PUBMED FOR HANDHELDS

Search MEDLINE/PubMed


  • Title: Surgical critical care and private practice surgeons: a different world out there!
    Author: Cohn SM, Price MA, Stewart RM, Corneille MG, Myers JG, McCarthy J, Jonas RB, Hargis SM, Dent DL.
    Journal: J Am Coll Surg; 2008 Mar; 206(3):419-25. PubMed ID: 18308210.
    Abstract:
    BACKGROUND: Few graduating residents seek surgical critical care (SCC) fellowships; fewer than half of positions fill. We hypothesized substantial differences exist in practice patterns and attitudes between SCC surgeons in academic practice (ACs) and in private practice (PVTs). STUDY DESIGN: A survey instrument was sent to 1,544 board-certified SCC intensivists in North America. RESULTS: Of those invited, 489 responded (32% response rate). Respondents were mostly men (88%) and Caucasian (86%), with a mean age of 48 years; 60% were ACs, 28% were PVTs, and 12% reported "other;" 94% currently practiced SCC. PVTs (50%) were more likely than ACs (18%) to provide SCC for only their own patients, less likely (24% versus 74%) to function as an "ICU attending," and less likely to work with residents (36% versus 91%) and fellows (4% versus 60%; all p < 0.001).
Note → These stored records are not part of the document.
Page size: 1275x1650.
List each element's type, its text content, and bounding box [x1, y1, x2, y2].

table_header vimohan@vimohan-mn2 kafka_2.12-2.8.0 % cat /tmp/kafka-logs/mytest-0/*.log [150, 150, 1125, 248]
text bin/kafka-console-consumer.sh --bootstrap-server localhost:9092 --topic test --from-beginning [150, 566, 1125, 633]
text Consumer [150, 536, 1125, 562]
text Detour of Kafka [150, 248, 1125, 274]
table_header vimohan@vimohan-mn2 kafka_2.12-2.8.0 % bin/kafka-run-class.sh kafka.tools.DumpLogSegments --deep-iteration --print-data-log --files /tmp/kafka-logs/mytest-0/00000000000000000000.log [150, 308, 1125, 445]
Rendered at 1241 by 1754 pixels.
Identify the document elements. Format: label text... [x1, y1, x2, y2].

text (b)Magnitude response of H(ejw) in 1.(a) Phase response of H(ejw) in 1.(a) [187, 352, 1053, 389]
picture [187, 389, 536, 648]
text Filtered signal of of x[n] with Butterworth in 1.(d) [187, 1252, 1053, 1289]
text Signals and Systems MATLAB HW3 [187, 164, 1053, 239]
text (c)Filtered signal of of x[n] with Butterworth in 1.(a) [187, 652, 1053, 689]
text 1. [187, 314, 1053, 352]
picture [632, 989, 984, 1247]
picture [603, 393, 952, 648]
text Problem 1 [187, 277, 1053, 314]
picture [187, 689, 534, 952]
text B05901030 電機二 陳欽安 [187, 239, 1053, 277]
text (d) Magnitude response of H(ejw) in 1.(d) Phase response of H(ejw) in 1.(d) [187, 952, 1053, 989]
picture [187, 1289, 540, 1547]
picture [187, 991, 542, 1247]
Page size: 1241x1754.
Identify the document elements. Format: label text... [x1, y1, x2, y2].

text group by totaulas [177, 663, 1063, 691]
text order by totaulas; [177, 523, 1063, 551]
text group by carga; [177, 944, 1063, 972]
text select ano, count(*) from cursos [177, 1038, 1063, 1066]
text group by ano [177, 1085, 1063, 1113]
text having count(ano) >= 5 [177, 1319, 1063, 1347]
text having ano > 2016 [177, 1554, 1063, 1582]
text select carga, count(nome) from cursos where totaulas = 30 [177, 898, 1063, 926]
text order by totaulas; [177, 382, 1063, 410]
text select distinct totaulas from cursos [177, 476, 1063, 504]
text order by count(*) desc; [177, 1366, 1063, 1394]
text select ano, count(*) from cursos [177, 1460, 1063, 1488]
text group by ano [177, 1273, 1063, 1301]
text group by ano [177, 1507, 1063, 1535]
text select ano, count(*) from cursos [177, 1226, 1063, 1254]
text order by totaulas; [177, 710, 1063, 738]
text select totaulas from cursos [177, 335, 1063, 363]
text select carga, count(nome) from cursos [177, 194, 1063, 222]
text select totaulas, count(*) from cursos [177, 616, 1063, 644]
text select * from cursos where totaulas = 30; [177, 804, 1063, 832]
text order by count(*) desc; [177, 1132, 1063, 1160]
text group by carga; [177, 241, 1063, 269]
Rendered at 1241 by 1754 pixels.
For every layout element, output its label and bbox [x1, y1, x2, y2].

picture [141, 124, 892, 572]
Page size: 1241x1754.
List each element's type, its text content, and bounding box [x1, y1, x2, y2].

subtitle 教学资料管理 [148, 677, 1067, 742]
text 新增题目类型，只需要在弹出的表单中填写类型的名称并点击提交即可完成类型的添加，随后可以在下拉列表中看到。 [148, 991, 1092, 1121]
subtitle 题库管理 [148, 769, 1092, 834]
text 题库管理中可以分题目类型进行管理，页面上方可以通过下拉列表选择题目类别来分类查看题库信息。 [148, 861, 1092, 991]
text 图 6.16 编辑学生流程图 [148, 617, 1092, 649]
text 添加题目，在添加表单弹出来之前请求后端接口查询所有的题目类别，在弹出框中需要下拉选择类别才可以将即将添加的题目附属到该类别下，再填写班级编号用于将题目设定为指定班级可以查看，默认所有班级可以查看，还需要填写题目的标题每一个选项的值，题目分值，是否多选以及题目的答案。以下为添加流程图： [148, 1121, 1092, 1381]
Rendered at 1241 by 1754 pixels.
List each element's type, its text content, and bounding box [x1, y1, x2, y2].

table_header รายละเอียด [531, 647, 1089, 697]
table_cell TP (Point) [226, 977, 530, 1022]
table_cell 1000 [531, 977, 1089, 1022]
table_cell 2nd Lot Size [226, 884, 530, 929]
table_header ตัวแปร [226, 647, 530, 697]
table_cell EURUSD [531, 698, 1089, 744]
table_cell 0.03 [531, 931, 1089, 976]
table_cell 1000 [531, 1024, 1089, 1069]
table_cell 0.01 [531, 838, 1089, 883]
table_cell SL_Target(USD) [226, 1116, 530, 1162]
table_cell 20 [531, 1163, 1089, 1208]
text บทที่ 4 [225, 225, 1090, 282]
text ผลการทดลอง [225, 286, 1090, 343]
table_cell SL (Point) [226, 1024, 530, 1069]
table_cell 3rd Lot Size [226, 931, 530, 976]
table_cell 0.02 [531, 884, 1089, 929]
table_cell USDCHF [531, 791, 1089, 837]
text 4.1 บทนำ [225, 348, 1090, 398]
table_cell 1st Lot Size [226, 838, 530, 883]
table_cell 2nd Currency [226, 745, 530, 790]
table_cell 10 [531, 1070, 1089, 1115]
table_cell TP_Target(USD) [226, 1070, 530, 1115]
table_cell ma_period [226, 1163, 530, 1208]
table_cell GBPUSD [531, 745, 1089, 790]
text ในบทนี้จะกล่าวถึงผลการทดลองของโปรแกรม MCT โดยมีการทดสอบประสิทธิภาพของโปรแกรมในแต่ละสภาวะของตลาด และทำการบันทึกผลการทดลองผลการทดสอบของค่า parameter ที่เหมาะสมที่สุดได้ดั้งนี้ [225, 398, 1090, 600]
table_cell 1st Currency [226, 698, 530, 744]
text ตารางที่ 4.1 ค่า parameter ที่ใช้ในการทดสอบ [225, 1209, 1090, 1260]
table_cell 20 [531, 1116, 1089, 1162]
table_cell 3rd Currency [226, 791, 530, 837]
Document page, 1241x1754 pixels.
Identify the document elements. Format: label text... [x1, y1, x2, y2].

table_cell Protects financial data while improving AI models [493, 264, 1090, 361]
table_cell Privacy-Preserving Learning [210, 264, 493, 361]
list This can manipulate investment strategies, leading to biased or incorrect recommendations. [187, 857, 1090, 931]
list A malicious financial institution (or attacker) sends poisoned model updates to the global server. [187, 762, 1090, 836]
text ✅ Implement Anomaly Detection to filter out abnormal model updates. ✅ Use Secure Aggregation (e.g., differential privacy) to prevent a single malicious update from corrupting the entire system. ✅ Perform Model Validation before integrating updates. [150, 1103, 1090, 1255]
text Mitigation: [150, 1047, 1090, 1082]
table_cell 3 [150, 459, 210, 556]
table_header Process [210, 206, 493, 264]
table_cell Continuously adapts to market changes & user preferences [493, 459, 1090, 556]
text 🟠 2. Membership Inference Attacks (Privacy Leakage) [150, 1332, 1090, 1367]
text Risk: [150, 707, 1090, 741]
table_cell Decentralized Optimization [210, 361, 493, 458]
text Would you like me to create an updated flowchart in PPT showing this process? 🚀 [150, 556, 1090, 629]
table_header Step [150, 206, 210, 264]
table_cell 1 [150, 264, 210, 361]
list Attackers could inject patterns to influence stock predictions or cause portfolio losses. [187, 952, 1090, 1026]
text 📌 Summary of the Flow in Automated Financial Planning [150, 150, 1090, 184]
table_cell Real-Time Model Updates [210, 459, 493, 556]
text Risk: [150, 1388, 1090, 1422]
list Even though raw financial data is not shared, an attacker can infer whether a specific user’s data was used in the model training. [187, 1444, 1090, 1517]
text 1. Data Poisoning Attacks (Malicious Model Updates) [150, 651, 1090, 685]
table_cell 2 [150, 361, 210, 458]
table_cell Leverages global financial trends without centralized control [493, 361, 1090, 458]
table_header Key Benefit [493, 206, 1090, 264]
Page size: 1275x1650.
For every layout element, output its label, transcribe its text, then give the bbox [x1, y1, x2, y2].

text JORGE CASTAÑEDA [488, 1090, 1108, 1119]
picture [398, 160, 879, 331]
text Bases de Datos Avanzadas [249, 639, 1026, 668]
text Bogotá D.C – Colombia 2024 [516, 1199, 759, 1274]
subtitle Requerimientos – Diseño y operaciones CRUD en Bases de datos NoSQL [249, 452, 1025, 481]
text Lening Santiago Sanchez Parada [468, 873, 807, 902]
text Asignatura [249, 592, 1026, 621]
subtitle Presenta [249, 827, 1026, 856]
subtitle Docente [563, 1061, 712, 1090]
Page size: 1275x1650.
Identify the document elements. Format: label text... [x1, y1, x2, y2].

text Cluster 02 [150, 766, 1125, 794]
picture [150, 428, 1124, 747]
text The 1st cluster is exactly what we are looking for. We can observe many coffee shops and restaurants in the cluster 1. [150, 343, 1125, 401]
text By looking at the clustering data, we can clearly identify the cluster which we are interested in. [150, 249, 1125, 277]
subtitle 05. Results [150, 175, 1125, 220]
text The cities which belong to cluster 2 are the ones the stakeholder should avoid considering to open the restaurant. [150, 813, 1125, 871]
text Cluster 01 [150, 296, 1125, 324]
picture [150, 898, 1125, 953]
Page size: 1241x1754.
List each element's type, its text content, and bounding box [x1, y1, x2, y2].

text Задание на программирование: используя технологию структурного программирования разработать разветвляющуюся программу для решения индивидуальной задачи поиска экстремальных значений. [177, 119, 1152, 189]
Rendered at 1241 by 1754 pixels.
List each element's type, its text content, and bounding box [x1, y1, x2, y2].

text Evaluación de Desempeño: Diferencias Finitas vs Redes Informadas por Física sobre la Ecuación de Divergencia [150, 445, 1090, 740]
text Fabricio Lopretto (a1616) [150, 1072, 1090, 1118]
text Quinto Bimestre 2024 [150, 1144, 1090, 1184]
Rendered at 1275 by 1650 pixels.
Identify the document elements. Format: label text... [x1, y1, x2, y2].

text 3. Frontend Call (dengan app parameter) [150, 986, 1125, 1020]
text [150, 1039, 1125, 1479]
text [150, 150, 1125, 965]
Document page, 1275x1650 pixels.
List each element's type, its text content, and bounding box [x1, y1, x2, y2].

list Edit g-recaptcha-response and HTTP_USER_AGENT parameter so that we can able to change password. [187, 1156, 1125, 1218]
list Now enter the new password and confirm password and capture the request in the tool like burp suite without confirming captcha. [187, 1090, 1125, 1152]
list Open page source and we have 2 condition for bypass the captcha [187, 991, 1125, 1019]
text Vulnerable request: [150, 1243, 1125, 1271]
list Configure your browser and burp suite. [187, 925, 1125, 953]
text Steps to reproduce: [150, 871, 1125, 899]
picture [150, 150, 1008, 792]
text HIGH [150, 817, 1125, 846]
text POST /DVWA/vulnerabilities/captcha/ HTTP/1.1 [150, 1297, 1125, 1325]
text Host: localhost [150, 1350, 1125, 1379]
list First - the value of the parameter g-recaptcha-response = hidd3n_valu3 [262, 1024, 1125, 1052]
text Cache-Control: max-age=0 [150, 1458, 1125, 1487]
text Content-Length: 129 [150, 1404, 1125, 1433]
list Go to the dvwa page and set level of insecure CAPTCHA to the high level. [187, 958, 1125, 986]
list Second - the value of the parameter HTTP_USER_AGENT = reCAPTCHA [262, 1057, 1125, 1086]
PVTs (48%) spent more time performing elective operations than ACs (27%; p < 0.001). They were more likely than ACs to relinquish management of SCC patients to medical consultants: infectious disease (34% versus 12%), cardiology (31% versus 12%), and pulmonary (23% versus 3%; all p < 0.001). Conflicts with medical specialists were a bigger problem for PVTs (43%) than for ACs (17%; p < 0.001). CONCLUSIONS: Private practice surgical intensivists are more likely than academic intensivists to provide critical care for only their own patients and to use consultants to avoid conflicts.